可能，你會在autogen.sh卡殼（環(huán)境沒有配置）。另外，你還有依賴關系要解決。
如果你的發(fā)行版有官方或者第三方維護的二進制包，干嘛自己編譯呢？直接命令行安裝（比如我的archlinux）:

[hilo@hilo ]$ sudo pacman -S tesseract #leptonica、libpng 等依賴會自動解決滴
[hilo@hilo ]$ sudo pacman -S tesseract-data-eng #英文的語言包還是必須要滴
[hilo@hilo ]$ sudo pacman -S imagemagick #如果你還沒有安裝過imagemagick

識別驗證碼

一般應用

比如我有一張a.jpg的圖片：

[hilo@hilo ~]$ convert a.jpg  a.tif #先轉為可識別的a.tif
[hilo@hilo ]$ tesseract a.tif out
[hilo@hilo ]$ cat out.txt #查看識別到的驗證碼

提高圖片質量

識別成功率跟圖片質量關系密切，一般拿到后的驗證碼都得經過灰度化，二值化，去噪，利用imgick就可以很方便的做到．

convert -monochrome foo.png bar.png　#將圖片二值化

這是推薦讀下鬼仔的高級驗證碼識別

我只想識別字符和數(shù)字？

ok, 沒有問題，可以參考faq,結尾僅需要加digits

tesseract imagename outputbase digits

訓練你的tesseract

不得不說，tesseract英文識別率已經很不錯了(現(xiàn)有的tesseract-data-eng）,但是驗證碼識別還是太雞肋了。

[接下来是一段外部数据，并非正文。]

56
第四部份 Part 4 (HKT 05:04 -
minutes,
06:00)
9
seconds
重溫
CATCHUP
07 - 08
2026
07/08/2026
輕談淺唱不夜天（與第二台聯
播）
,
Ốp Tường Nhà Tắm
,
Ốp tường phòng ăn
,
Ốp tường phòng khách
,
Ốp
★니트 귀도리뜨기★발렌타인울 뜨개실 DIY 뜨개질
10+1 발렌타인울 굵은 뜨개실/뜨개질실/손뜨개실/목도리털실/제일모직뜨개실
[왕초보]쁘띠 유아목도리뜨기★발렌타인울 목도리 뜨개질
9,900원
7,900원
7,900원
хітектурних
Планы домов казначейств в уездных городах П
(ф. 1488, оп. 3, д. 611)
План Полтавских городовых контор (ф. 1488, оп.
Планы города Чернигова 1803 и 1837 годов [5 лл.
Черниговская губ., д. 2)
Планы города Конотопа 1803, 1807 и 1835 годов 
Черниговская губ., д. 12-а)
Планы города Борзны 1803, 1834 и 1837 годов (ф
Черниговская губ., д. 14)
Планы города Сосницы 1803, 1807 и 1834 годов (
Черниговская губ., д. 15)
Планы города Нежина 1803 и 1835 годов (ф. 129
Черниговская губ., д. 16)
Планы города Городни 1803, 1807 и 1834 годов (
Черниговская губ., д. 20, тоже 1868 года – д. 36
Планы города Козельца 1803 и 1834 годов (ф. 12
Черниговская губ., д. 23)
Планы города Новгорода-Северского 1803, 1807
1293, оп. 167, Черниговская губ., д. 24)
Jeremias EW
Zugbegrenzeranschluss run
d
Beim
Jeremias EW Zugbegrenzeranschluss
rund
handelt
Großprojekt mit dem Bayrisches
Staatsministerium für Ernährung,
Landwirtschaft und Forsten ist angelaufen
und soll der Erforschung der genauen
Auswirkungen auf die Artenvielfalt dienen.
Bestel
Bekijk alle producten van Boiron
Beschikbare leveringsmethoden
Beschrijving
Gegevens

但是請別忘記，tesseract的智能識別是需要訓練的．

未完

FAQ

這里羅列一下faq上沒有提到的的問題：

empty page!!

嚴格來說，這不是一個bug(tesseract 3.0),出現(xiàn)這個錯誤是因為tesseract搞不清圖像的字符布局，如果你看過tesseract wiki,你就應該知道如何解決：

-psm N
    Set Tesseract to only run a subset of layout analysis and assume a certain form of image. The options for N are:

    0 = Orientation and script detection (OSD) only.
    1 = Automatic page segmentation with OSD.
    2 = Automatic page segmentation, but no OSD, or OCR.
    3 = Fully automatic page segmentation, but no OSD. (Default)
    4 = Assume a single column of text of variable sizes.
    5 = Assume a single uniform block of vertically aligned text.
    6 = Assume a single uniform block of text.
    7 = Treat the image as a single text line.
    8 = Treat the image as a single word.
    9 = Treat the image as a single word in a circle.
    10 = Treat the image as a single character.

對于我們的驗證碼a.tif排列來說，采用-psm 7(single text line)比較合適。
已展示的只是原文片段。